Grading quality of evidence and strength of recommendations

The strength of the conclusions of the scientific publications was determined using the GRADE-method. GRADE stands for Grading Recommendations Assessment, Development and Evaluation (see http://www.gradeworkinggroup.org/) (Atkins, 2004).

 

GRADE defines four gradations for the quality of scientific evidence: high, moderate, low or very low. These gradations provide information about the amount of certainty about the literature conclusions. (http://www.guidelinedevelopment.org/handbook/).

 

Formulating conclusions

For diagnostic, etiological, prognostic or adverse effect questions, the evidence was summarized in one or more conclusions, and the level of the most relevant evidence was reported. For intervention questions, the conclusion was drawn based on the body of evidence (not one or several articles). The working groups weighed the beneficial and harmful effects of the intervention.

 

Considerations

Aspects such as expertise of working group members, patient preferences, costs, availability of facilities and organisation of healthcare aspects are important to consider when formulating a recommendation. These aspects were discussed in the paragraph Considerations.

 

Formulating recommendations

The recommendation answers the clinical question and was based on the available scientific evidence and the most relevant considerations.

 

Constraints (Organisation of healthcare)

During the development of the outline of the guideline and the rest of the guideline development process, the Organisation of healthcare was explicitly taken into account. Constraints that were relevant for certain clinical questions were discussed in the Consideration paragraphs of those clinical questions. The comprehensive and additional aspects of the Organisation of healthcare were discussed in a separate chapter.

 

Development of quality indicators

Internal (meant for use by scientific society or its members) quality indicators are developed simultaneously with the guideline. Furthermore, existing indicators on this subject were critically appraised; and the working group produces an advice about such indicators. Additional information on the development of quality indicators is available by contacting the Knowledge Institute for the Federation Medical Specialists. (secretariaat@kennisinstituut.nl).

 

Knowledge Gaps

During the development of the guideline, a systematic literature search was performed the results of which help to answer the clinical questions. For each clinical question the working group determined if additional scientific research on this subject was desirable. An overview of recommendations for further research is available in the appendix Knowledge Gaps.

 

Comment- and authorisation phase

The concept guideline was subjected to commentaries by the involved scientific societies. The commentaries were collected and discussed with the working group. The feedback was used to improve the guideline; afterwards the working group made the guideline definitive. The final version of the guideline was offered for authorization to the involved scientific societies and was authorized.

 

References

Brouwers MC, Kho ME, Browman GP, et al. AGREE Next Steps Consortium. AGREE II: advancing guideline development, reporting and evaluation in health care. CMAJ. 2010;182(18):E839-E842.

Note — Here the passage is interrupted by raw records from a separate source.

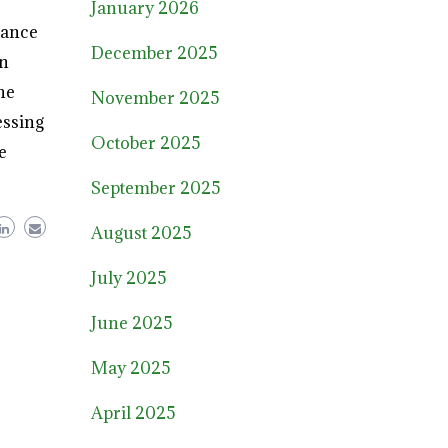
January 2026
lance
December 2025
on
he
November 2025
essing
October 2025
e
September 2025
August 2025
July 2025
June 2025
May 2025
April 2025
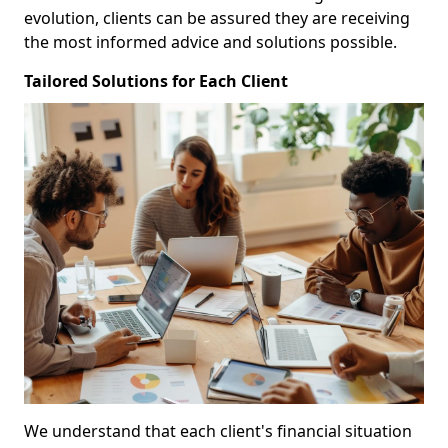
evolution, clients can be assured they are receiving
the most informed advice and solutions possible.
Tailored Solutions for Each Client
We understand that each client's financial situation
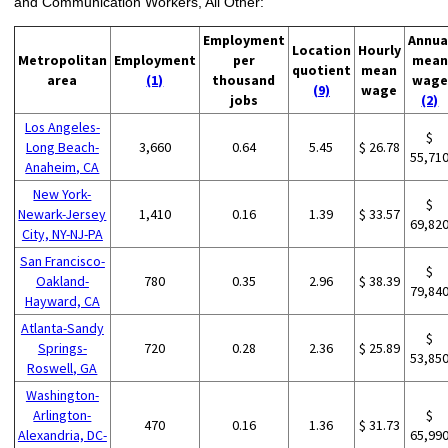
and Communication Workers, All Other:
Employment
Annua
Location
Hourly
Metropolitan
Employment
per
mean
quotient
mean
area
(1)
thousand
wage
(9)
wage
jobs
(2)
Los Angeles-
$
Long Beach-
3,660
0.64
5.45
$ 26.78
55,71
Anaheim, CA
New York-
$
Newark-Jersey
1,410
0.16
1.39
$ 33.57
69,82
City, NY-NJ-PA
San Francisco-
$
Oakland-
780
0.35
2.96
$ 38.39
79,84
Hayward, CA
Atlanta-Sandy
$
Springs-
720
0.28
2.36
$ 25.89
53,85
Roswell, GA
Washington-
Arlington-
$
470
0.16
1.36
$ 31.73
Alexandria, DC-
65,99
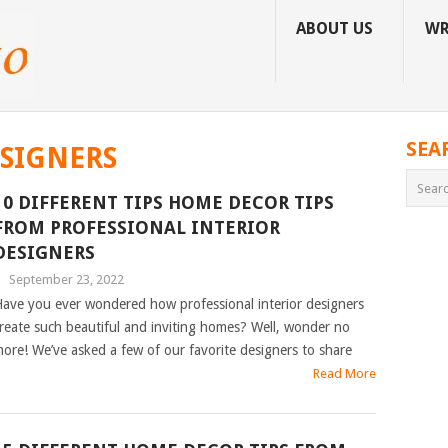
ABOUT US
WR
SEA
ESIGNERS
10 DIFFERENT TIPS HOME DECOR TIPS
FROM PROFESSIONAL INTERIOR
DESIGNERS
|
September 23, 2022
ave you ever wondered how professional interior designers
reate such beautiful and inviting homes? Well, wonder no
ore! We’ve asked a few of our favorite designers to share
Read More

Medisch Specialistische Richtlijnen 2.0. Adviescommissie Richtlijnen van de Raad Kwalitieit, 2012. Available at: http://richtlijnendatabase.nl/over_deze_site/over_richtlijnontwikkeling.html.

Schünemann H, Brożek J, Guyatt G, et al. GRADE handbook for grading quality of evidence and strength of recommendations. Updated October 2013. The GRADE Working Group, 2013. Available at: http://gdt.guidelinedevelopment.org/central_prod/_design/client/handbook/handbook.html.

Schünemann HJ, Oxman AD, Brozek J, et al. Grading quality of evidence and strength of recommendations for diagnostic tests and strategies. BMJ. 2008;336(7653):1106-10.  Erratum published in: BMJ 2008;336(7654).

Ontwikkeling van Medisch Specialistische Richtlijnen: stappenplan. Kennisinstituut van Medisch Specialisten.